▸ TEXT BLOCK:

▶

Because both the Democrats and Republicans in Congress had close ties with the S&Ls -- including campaign contributions from S&L executives -- neither party was interested making the corruption scandal a public issue. But by 1989, the magnitude of the financial crisis -- the large number of S&Ls threatened with bankruptcy -- couldn't be hidden. Leaders in Congress and President George H.W. Bush abruptly announced that the taxpayers must bail out a bankrupt industry.

Keating alone bilked more than 21,000 investors, including many senior citizens, who lost $285 million life savings. His attempts to escape regulatory sanctions led to the Keating Five political scandal, in which five U.S. senators, including Republican John McCain of Arizona, were implicated in an influence-peddling scheme to assist Keating. Major law firms, accounting firms, and investment bankers were also implicated in the scandal.

To solve the crisis, Congress created the Resolution Trust Corporation to close or reorganize more than 700 institutions holding assets of nearly $400 billion by seizing the assets of the nearly bankrupt savings and loans and then reselling them to recoup the taxpayers cost. Wealthy bankers and investors who had benefited from the deregulation that caused the S&L crisis in the first place quickly took advantage of the "fire sale" sponsored by the RTC. Politically-connected investors snap up foreclosed properties at RTC auctions at bargain-basement prices. The S&L cleanup cost American taxpayers an estimated $124 billion. The best selling author, Martin Mayer, correctly titled his book about the S & L crisis, The Greatest-Ever Bank Robbery.

The current Wall Street crisis is even worse than the S&L boondoggle. And Bush's corporate welfare plan is similar to his father's S&L bail-out.

◀

▸ PROBLEM A: Starting at the first of the rows and ending at the line containing "stopping corruption by", write those lines out again with "thumb detector" swapped for "fingerprint scanner" and everything else unchanged.

▸ LISTED RECORDS:

▶

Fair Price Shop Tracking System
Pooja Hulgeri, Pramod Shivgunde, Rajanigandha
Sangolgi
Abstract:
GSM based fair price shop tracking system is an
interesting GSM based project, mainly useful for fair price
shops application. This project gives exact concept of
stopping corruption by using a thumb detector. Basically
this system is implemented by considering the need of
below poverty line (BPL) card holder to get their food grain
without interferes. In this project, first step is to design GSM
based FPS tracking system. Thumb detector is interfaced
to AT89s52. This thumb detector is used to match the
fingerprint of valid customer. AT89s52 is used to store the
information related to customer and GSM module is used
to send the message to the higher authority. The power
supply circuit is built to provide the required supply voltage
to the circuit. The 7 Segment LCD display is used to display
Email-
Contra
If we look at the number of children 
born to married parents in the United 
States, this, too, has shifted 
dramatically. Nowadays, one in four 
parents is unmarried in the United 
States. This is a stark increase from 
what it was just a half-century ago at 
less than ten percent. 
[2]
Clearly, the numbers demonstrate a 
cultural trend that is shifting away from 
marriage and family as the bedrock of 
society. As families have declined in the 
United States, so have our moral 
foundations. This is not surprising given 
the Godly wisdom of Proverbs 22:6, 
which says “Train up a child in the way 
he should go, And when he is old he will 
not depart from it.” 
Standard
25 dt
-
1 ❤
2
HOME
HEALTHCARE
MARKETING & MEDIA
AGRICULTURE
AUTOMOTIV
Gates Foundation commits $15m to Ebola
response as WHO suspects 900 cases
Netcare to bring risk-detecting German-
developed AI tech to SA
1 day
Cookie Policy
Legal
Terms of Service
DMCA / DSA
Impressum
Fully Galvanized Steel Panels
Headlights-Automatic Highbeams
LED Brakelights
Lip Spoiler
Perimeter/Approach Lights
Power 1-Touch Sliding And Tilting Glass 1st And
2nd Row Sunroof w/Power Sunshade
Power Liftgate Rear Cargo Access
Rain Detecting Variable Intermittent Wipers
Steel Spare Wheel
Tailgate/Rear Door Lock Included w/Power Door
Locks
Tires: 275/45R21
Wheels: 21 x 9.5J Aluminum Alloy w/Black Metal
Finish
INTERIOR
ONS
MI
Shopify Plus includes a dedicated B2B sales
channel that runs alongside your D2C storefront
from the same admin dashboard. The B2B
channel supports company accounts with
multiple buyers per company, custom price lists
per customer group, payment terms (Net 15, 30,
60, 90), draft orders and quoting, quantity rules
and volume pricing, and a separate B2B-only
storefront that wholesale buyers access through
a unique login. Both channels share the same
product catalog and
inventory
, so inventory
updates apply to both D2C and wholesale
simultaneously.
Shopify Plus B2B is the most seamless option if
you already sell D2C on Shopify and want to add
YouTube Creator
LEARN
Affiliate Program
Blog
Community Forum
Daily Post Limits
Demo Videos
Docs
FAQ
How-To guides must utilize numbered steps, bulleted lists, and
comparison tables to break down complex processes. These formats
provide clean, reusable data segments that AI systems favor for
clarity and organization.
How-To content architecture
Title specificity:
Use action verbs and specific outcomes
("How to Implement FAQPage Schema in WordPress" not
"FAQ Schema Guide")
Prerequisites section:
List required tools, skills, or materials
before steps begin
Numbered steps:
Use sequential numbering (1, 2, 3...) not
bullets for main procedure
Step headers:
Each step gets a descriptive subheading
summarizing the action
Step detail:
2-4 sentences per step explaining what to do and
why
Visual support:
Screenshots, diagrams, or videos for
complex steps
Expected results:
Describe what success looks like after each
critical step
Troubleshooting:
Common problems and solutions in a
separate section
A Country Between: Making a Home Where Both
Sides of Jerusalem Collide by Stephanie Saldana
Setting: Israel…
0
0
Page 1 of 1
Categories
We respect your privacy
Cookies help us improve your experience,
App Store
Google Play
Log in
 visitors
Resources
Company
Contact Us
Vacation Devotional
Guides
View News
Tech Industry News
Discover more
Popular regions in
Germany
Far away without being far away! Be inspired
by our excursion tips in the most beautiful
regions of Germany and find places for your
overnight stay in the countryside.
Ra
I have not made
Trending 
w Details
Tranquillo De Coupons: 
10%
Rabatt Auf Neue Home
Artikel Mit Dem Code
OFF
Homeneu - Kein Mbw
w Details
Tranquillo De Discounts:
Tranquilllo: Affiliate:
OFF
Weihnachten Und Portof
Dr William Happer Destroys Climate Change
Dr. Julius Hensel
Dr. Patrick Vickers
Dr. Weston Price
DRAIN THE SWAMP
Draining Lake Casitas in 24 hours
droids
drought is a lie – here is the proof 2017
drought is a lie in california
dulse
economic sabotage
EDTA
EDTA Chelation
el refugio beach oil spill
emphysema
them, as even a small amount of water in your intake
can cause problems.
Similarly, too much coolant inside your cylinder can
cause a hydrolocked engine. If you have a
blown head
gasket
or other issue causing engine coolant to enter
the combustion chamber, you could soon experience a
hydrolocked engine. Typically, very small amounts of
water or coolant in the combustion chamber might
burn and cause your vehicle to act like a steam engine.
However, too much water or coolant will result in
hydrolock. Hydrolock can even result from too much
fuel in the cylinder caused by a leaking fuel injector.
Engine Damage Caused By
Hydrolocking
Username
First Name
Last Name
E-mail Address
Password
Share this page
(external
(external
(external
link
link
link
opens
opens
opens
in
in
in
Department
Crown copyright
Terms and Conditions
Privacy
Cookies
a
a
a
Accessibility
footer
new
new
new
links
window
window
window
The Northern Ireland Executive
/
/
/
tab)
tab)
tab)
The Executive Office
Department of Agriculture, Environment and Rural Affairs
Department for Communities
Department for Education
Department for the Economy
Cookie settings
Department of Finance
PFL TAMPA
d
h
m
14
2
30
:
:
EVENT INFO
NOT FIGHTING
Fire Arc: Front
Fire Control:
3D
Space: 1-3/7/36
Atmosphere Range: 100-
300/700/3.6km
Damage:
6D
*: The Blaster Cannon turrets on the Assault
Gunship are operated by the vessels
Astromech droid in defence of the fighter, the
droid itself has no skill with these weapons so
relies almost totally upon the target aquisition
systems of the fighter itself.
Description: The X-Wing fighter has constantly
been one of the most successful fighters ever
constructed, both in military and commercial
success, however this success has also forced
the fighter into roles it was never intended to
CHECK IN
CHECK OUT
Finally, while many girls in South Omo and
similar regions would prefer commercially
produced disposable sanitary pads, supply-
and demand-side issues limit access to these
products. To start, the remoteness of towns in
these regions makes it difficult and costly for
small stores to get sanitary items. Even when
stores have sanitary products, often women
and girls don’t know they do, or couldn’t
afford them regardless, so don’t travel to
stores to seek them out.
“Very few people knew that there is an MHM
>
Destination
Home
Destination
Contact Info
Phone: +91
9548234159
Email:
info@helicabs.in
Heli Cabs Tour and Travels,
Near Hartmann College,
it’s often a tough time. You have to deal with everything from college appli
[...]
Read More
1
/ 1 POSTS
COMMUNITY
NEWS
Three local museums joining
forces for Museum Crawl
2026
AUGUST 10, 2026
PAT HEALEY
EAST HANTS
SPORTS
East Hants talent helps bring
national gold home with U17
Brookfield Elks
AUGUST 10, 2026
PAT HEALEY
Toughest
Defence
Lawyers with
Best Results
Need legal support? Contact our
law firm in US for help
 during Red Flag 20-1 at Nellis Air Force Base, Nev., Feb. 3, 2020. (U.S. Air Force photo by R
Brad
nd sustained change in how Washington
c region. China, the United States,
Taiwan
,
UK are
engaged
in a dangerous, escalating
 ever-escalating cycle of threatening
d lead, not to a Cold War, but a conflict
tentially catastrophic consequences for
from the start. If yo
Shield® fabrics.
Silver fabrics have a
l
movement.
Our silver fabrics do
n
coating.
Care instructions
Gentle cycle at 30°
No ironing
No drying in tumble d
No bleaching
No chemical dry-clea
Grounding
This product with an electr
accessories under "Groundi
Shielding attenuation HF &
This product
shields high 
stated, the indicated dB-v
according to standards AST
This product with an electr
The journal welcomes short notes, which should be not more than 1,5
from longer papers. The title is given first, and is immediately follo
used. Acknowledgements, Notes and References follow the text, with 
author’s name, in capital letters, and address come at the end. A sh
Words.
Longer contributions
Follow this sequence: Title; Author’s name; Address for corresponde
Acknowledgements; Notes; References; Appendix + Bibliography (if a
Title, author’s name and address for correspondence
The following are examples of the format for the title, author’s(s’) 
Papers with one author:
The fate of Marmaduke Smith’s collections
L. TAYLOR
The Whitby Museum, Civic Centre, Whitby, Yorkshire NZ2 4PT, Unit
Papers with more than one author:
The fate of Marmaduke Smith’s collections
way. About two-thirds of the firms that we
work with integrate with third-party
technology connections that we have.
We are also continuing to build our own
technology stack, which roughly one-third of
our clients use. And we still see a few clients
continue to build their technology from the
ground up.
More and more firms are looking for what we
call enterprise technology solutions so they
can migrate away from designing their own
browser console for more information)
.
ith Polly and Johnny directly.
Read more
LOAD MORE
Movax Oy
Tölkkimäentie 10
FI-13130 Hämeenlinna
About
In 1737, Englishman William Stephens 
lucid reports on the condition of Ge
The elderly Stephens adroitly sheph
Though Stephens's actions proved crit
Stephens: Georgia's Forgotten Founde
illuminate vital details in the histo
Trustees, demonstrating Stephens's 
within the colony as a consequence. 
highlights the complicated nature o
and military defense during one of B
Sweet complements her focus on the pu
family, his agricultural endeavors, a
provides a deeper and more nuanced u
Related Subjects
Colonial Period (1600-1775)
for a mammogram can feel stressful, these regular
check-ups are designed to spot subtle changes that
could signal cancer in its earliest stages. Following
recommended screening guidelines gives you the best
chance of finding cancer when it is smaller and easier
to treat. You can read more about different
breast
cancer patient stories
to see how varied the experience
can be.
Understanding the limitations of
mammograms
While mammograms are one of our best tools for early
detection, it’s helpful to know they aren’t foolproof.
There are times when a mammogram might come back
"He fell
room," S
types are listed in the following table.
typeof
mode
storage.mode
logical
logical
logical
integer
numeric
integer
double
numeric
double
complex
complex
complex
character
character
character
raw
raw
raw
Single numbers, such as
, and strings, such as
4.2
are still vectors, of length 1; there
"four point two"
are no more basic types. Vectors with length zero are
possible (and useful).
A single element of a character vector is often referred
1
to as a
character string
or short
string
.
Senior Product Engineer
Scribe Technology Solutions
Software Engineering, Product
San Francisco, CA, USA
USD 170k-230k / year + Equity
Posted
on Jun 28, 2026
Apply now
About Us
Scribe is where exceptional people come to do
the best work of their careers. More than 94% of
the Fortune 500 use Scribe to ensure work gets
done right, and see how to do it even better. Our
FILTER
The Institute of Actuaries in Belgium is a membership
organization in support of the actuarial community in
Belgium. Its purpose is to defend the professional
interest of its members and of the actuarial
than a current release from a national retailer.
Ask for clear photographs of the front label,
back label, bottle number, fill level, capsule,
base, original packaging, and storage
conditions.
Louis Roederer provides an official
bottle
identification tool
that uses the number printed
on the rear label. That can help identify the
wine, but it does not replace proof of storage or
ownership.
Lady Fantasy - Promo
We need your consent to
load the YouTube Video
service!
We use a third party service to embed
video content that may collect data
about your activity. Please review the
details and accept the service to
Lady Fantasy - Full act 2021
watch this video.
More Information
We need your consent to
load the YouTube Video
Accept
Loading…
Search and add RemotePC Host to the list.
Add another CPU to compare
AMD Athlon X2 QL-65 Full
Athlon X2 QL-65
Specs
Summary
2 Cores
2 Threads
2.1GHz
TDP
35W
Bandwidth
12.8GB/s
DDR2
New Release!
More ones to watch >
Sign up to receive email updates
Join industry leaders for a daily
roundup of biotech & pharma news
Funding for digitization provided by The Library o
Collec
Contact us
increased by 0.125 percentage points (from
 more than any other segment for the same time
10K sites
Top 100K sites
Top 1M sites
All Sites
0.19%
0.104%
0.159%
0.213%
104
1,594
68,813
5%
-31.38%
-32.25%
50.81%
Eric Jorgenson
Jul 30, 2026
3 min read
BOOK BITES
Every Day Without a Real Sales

◀

▸ PROBLEM B: In the text about the savings and loan crisis, what was the estimated cost of the S&L cleanup to American taxpayers?

▸ TASK SOLUTION A:
Fair Price Shop Tracking System
Pooja Hulgeri, Pramod Shivgunde, Rajanigandha
Sangolgi
Abstract:
GSM based fair price shop tracking system is an
interesting GSM based project, mainly useful for fair price
shops application. This project gives exact concept of
stopping corruption by using a fingerprint scanner. Basically

▸ TASK SOLUTION B: An estimated $124 billion.